Malgré les pénuries déjà bien présentes aujourd'hui, le CEPS veut imposer 67,4 millions d'euros d'économies sur 7 molécules (dont la metformine, le pantoprazole, l'ésoméprazole ou encore l'atorvastatine). « Pour la metformine, une boîte de 30 est aujourd'hui à 1,27 euro, on nous demande une baisse pour passer à 1,11 euro », précise le vice-président du GEMME, Jérôme Wirotius, à titre d'exemple. Ces énièmes baisses de prix interviennent dans un contexte déjà très difficile pour les génériqueurs, entre l'inflation et l'impact de la clause de sauvegarde (de plus en plus important). « Le prix des médicaments en France est très bas par rapport à la moyenne européenne, rappelle en outre Jérôme Wirotius. L'Allemagne et le Portugal ont décidé d'augmenter le prix des médicaments de première intention. Des pays ont donc compris qu'il fallait augmenter leur prix et non les baisser alors qu'ils sont déjà sur des prix plus élevés que les nôtres. Nous demandons donc l'application de certaines mesures en urgence : un moratoire sur la baisse des prix en cours, des hausses ciblées sur des produits essentiels à intérêt thérapeutique majeur et l'accélération de la substitution par les biosimilaires », souligne le vice-président du GEMME.

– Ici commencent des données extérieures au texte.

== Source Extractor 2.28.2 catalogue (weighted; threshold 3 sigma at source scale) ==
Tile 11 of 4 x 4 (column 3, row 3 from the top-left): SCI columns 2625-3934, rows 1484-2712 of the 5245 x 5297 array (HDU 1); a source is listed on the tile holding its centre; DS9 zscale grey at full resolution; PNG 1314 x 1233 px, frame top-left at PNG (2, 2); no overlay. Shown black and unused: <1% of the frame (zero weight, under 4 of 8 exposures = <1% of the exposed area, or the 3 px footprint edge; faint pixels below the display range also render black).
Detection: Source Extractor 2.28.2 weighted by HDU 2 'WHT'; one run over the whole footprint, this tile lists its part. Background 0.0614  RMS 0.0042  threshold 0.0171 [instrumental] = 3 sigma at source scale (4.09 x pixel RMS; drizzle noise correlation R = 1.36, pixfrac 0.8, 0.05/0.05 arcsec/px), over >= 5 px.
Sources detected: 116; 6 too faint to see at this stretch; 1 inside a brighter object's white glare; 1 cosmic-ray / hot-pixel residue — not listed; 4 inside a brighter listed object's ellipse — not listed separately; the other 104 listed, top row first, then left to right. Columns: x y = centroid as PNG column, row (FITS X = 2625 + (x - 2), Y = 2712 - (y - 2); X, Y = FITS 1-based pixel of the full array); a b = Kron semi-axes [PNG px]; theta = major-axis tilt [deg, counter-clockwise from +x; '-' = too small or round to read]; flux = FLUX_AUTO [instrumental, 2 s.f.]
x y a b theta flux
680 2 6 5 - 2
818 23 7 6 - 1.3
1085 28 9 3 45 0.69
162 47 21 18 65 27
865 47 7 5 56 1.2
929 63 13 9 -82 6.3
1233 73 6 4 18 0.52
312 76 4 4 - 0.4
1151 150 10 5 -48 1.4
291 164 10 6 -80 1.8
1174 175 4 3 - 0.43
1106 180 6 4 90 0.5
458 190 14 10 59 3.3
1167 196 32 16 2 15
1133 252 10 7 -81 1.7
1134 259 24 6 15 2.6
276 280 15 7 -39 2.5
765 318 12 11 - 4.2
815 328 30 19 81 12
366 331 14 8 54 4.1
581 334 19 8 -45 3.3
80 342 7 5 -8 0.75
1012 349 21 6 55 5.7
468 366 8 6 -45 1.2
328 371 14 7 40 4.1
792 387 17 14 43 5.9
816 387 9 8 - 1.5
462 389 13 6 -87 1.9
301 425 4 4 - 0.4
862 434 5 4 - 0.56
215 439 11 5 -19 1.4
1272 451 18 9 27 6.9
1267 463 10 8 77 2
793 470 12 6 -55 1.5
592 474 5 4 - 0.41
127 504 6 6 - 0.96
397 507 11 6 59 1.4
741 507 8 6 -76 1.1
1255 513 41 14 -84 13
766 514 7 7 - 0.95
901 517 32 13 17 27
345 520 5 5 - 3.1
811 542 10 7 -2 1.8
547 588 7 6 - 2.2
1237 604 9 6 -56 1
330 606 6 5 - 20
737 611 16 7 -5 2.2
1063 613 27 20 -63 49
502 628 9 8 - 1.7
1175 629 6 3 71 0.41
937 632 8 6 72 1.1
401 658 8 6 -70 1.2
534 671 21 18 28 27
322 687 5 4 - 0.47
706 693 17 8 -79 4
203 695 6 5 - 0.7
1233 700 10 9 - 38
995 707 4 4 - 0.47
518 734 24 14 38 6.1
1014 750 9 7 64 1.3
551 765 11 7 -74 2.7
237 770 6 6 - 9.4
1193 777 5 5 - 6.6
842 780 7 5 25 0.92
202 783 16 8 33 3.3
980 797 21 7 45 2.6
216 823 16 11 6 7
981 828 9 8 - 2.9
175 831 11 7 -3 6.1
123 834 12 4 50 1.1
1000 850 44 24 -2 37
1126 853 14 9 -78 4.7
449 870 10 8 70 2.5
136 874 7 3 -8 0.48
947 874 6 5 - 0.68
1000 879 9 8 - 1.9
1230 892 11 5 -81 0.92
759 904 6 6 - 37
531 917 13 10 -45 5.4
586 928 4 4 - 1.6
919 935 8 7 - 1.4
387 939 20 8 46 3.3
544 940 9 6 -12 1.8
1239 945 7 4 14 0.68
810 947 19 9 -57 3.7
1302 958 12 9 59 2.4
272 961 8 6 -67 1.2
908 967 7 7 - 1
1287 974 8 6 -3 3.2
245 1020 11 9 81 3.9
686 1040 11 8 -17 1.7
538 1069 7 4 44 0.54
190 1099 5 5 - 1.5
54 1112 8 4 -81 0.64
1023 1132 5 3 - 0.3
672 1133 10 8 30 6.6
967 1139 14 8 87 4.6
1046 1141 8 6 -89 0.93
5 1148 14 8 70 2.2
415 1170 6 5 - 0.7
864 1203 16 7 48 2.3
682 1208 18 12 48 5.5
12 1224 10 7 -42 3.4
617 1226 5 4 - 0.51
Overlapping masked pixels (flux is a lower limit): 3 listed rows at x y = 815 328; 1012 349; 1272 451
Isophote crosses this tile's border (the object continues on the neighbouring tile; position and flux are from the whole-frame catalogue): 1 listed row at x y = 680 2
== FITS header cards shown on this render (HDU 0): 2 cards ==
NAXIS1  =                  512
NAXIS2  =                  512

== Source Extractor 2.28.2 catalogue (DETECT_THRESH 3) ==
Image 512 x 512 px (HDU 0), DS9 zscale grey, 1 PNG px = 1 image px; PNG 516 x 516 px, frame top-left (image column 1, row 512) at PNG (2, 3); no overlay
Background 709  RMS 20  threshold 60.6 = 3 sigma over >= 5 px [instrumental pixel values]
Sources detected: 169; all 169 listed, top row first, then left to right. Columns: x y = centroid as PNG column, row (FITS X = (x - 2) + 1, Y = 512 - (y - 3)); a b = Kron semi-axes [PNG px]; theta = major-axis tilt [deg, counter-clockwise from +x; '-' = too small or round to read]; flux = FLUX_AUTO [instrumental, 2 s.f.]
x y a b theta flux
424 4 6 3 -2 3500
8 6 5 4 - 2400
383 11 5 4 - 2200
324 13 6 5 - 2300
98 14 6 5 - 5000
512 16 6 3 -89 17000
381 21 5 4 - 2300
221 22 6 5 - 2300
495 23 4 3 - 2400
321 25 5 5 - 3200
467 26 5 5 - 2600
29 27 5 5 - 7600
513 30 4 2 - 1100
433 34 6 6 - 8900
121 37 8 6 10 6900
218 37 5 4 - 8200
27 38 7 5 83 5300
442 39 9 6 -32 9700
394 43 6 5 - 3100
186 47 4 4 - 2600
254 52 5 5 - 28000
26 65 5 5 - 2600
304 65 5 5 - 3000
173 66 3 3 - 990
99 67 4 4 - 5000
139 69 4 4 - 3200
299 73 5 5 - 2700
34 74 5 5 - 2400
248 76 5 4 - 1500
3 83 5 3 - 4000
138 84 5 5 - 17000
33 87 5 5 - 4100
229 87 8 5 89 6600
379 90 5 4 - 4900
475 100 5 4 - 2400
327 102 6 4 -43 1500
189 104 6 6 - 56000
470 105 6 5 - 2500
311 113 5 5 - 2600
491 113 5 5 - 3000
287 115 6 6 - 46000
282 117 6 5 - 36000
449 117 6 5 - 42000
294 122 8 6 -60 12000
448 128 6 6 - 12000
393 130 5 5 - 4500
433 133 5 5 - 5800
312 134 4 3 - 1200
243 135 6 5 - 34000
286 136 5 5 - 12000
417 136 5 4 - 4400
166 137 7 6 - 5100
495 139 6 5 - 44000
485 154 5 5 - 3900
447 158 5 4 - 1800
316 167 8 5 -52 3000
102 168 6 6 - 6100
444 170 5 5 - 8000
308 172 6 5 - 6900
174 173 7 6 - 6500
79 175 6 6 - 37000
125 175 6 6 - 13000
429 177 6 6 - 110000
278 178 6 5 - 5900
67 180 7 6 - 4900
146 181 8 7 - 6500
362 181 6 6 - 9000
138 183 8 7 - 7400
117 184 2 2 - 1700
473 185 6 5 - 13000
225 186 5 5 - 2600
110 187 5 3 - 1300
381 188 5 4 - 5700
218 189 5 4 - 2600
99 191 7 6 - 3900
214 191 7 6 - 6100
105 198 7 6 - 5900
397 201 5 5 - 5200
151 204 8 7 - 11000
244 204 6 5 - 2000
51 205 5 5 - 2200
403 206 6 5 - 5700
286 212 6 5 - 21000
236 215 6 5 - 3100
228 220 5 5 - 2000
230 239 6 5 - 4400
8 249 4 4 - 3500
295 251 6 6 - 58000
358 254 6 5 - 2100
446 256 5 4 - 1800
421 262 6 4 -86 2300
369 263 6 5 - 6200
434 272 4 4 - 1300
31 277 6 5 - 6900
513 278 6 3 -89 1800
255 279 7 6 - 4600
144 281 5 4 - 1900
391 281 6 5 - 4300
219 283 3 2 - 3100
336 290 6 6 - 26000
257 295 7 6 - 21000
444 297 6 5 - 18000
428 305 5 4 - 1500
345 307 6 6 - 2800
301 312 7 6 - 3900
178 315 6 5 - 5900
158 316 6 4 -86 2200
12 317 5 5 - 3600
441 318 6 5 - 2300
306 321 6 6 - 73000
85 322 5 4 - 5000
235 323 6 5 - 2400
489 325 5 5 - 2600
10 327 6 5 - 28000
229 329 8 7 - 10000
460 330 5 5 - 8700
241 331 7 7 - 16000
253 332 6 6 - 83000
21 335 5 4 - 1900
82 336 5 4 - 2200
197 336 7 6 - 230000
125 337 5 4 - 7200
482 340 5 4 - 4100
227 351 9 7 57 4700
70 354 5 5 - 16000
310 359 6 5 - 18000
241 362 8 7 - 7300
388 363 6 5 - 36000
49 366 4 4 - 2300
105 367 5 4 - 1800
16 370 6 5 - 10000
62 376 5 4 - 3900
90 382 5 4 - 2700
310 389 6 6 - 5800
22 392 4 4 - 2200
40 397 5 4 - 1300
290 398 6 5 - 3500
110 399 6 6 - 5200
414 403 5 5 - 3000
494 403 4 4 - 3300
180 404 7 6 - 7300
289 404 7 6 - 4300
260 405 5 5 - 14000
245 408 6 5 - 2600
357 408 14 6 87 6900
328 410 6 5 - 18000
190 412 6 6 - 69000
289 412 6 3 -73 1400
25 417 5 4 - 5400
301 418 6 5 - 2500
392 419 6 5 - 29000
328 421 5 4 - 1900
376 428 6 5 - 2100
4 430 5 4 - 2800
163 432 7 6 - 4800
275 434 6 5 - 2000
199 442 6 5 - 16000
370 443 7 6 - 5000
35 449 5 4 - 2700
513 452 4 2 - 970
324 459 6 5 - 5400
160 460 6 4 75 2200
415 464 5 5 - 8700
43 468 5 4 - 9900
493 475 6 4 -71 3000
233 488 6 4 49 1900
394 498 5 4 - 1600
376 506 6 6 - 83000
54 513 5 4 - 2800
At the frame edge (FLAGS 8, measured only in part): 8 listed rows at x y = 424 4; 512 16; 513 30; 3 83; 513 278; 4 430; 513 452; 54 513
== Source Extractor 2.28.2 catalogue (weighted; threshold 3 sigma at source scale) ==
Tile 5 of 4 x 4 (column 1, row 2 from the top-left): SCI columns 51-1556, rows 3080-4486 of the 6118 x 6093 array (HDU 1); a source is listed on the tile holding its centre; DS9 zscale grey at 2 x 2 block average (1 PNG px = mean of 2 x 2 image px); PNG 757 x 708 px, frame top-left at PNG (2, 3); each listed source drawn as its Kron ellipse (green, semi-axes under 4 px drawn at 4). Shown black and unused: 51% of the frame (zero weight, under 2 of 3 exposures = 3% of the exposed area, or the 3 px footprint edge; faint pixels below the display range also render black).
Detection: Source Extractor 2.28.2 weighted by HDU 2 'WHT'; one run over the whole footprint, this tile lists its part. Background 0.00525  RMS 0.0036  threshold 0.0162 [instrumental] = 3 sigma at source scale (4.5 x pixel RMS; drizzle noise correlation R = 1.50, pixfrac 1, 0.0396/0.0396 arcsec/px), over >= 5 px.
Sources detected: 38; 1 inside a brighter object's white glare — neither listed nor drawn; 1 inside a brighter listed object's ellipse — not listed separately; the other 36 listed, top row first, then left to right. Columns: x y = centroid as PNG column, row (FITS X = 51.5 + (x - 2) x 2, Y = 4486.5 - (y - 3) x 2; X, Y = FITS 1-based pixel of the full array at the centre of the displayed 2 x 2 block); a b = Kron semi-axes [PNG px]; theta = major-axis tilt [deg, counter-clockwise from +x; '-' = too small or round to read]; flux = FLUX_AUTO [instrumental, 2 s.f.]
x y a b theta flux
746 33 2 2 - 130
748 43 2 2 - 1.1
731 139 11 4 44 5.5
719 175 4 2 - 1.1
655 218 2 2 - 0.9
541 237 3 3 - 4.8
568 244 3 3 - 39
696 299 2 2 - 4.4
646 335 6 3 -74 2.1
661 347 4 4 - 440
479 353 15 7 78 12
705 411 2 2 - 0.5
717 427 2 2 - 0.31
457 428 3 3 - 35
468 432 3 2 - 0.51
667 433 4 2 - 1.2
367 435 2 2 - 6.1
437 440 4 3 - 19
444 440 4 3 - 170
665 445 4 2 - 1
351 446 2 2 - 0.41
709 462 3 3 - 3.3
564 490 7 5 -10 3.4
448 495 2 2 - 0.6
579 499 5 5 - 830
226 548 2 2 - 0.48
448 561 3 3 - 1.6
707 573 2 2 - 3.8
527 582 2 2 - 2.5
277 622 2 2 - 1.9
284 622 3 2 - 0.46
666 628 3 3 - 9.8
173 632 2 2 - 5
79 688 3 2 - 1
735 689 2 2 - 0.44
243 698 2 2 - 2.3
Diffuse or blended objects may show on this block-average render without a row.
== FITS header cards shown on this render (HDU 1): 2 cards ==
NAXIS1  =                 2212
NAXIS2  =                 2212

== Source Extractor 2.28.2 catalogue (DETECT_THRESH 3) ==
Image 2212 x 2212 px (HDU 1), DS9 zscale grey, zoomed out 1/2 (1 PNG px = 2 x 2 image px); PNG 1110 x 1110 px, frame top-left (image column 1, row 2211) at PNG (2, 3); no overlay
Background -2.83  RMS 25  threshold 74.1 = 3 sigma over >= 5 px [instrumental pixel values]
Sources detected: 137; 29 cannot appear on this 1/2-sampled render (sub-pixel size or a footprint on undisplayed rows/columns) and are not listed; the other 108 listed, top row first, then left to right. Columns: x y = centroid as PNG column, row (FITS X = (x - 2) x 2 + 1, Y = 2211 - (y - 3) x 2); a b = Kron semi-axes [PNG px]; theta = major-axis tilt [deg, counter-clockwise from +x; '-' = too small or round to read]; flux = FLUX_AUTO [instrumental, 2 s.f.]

Comme le rappelle Alain Grollaud, président de Federgy, l'éternelle politique de baisse des prix doit aussi être revue car il existe d'autres possibilités pour faire des économies. « On n'apprend pas du passé, ces baisses de prix vont entraîner de nouvelles pénuries. À chaque fois, nous mettons pourtant en avant d'autres gisements d'économies, comme la substitution par les biosimilaires, mais nous ne sommes pas entendus. » Pour son alter ego de l'UDGPO, Laurent Filoche, il est désormais temps de désigner les noms des responsables des pénuries qui pénalisent les officinaux comme les patients. « On met souvent ce problème sur le compte de la situation en Chine, de la guerre en Ukraine… mais il faut mettre en avant le fait que ces pénuries sont dues à la politique française, argue-t-il. Il n'est pas étonnant de voir que l'on préfère vendre des produits dans d'autres pays parce que le prix offert y est décent contrairement à chez nous. Il est donc temps pour nous de désigner les vrais coupables, de pointer du doigt le CEPS dont la politique n'est plus justifiable ». L'UDGPO s'est ainsi associée à la démarche de l'USPO, qui a envoyé en début de semaine une affiche aux pharmaciens pour qu'ils interpellent leurs patients sur la problématique des pénuries. Une affiche qui comporte le message suivant : « Vous attendez vos médicaments, nous (les pharmaciens) attendons des réponses ».
À travers ce boycott de la réunion de suivi des génériques, les parties impliquées espèrent faire réagir les décideurs et obtenir, dans l'absolu, un statu quo sur les baisses de prix cette année. Néanmoins, l'objectif à long terme est bien de parvenir à changer radicalement de braquet pour éviter que les pénuries ne s'aggravent encore davantage, ne touchent encore plus de classes de médicaments et ne fassent perdre encore plus de temps aux pharmaciens.